I was then a child by all standards and deeply attached to my mother when I saw death approaching her. First it took away her voice and ultimately at one early morning, picked her up. Same day, when my mother died, I lost a nail cutter, I had used previous evening to polish her nails.


Anyway, I was talking about official documents. It shows Singh Uday Prakash, born in 01/01/1951 at village Sitapur, District Shahdol, Madhya Pradesh. The truth is, when I was born, there was no such province like M.P. on India’s map. There were Mahakaushal, Madhya Bharat, Vidarbha, Vindhya Pradesh and others. Madhya Pradesh was created when I was already 4 years old and I was put in to it by the government. Again, when I was more than 50 years old, a new state and many more districts were extracted from the earlier ones and I now find myself in district Anuppur, M.P. at the border of Chhattisgarh, the newly formed state. And about the prefix of my name –‘Singh’, I have never used it personally for the last 40 years, I’ve never composed a poem or stories using this prefix, even my children do not carry this stigma of caste in their names, abominably I always found it indelibly inscribed even before I start existing in my own name.

Dataset rows:
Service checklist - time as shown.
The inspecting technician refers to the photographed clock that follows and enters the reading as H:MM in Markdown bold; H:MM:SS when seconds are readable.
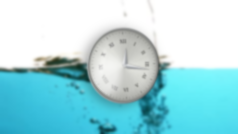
**12:17**
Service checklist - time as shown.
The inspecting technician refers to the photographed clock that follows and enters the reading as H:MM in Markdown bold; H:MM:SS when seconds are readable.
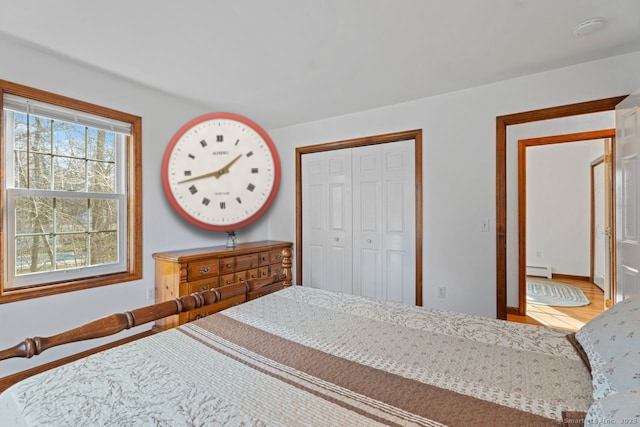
**1:43**
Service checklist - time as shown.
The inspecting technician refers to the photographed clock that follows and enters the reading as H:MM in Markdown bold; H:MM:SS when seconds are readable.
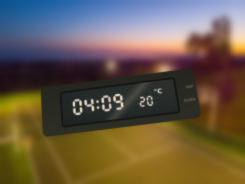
**4:09**
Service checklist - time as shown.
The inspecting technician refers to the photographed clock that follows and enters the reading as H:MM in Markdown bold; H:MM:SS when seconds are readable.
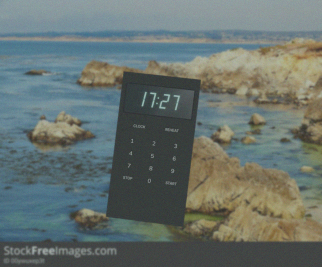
**17:27**
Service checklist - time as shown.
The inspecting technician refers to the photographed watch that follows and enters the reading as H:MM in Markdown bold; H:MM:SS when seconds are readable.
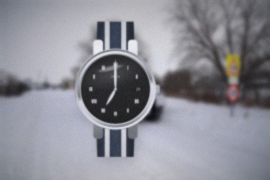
**7:00**
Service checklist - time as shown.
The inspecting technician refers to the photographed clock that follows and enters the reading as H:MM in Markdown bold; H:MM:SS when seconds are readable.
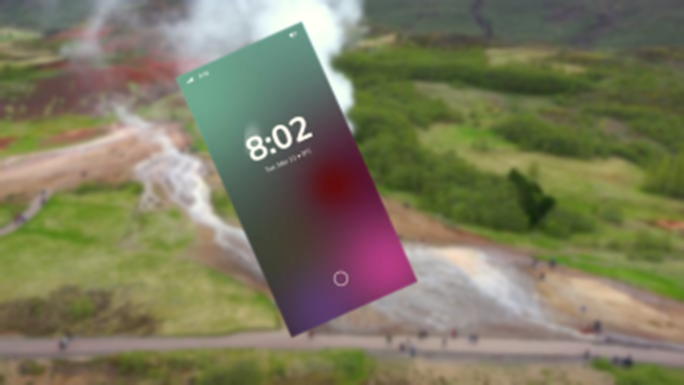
**8:02**
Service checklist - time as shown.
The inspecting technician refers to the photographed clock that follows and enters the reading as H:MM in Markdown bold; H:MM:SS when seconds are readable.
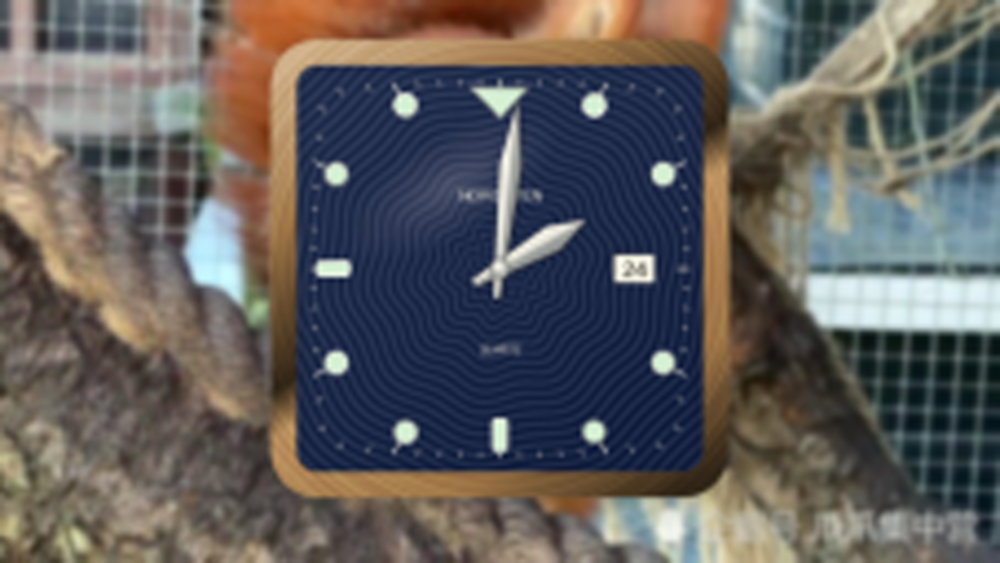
**2:01**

What to work on |
a: Condense the paragraph of the excerpt that begins "Anyway, I was talking about official documents" into a bulleted list that keeps its main facts.
b: Arrange every line of the records as a numbered list, omitting the blank lines and the pictures.
The excerpt and the records were taken from separate sources.

Results in order |
a:
- Official documents show the name Singh Uday Prakash, born 01/01/1951 in village Sitapur, District Shahdol, Madhya Pradesh.
- At the time of that birth there was no Madhya Pradesh on India's map; there were Mahakaushal, Madhya Bharat, Vidarbha, Vindhya Pradesh and others.
- Madhya Pradesh was created when the writer was already 4, and the government placed the writer in it.
- When the writer was over 50, a new state and many more districts were carved out, so the writer is now in district Anuppur, M.P., on the border of the newly formed state of Chhattisgarh.
- The writer has not used the prefix "Singh" personally for 40 years and has never written a poem or story under it, and the writer's children do not carry this caste marker in their names.
- Even so, the writer finds the prefix indelibly inscribed before the writer's own name.

b:
1. Service checklist - time as shown.
2. The inspecting technician refers to the photographed clock that follows and enters the reading as H:MM in Markdown bold; H:MM:SS when seconds are readable.
3. **12:17**
4. Service checklist - time as shown.
5. The inspecting technician refers to the photographed clock that follows and enters the reading as H:MM in Markdown bold; H:MM:SS when seconds are readable.
6. **1:43**
7. Service checklist - time as shown.
8. The inspecting technician refers to the photographed clock that follows and enters the reading as H:MM in Markdown bold; H:MM:SS when seconds are readable.
9. **4:09**
10. Service checklist - time as shown.
11. The inspecting technician refers to the photographed clock that follows and enters the reading as H:MM in Markdown bold; H:MM:SS when seconds are readable.
12. **17:27**
13. Service checklist - time as shown.
14. The inspecting technician refers to the photographed watch that follows and enters the reading as H:MM in Markdown bold; H:MM:SS when seconds are readable.
15. **7:00**
16. Service checklist - time as shown.
17. The inspecting technician refers to the photographed clock that follows and enters the reading as H:MM in Markdown bold; H:MM:SS when seconds are readable.
18. **8:02**
19. Service checklist - time as shown.
20. The inspecting technician refers to the photographed clock that follows and enters the reading as H:MM in Markdown bold; H:MM:SS when seconds are readable.
21. **2:01**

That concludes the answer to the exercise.